What Bloomberg clearly details in this story is that the people trying to save Lehman that fateful weekend didn’t even think about the commercial-paper markets, which seized up and sent shock waves through money-market funds, until then supposedly as safe as a savings account, which triggered further panic in the financial system.

“We did not expect how the Lehman Brothers bankruptcy would transmit through the commercial-paper market and cause all the stress in the money funds,” said David Nason, a former assistant Treasury secretary for financial institutions under Paulson and now a managing director at Washington-based Promontory Financial Group…
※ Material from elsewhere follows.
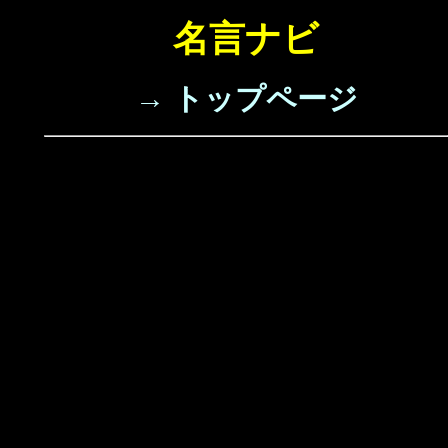
名言ナビ
→ トップページ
One bank CEO, assigned to a group of executives asked by Geithner to consider what would happen in the event of a Lehman bankruptcy, said he couldn’t recall any conversations that weekend about commercial paper or money markets. The banker declined to be identified.

Bloomberg takes a shot at regulatory capture here:

One bank CEO, assigned to a group of executives asked by Geithner to consider what would happen in the event of a Lehman bankruptcy, said he couldn’t recall any conversations that weekend about commercial paper or money markets. The banker declined to be identified.

That may have had something to do with who was in the room, said Joshua H. Rosner, managing director at New York investment research company Graham Fisher & Co. They were all bankers. There were no corporate treasurers, academics, consumer advocates or labor representatives.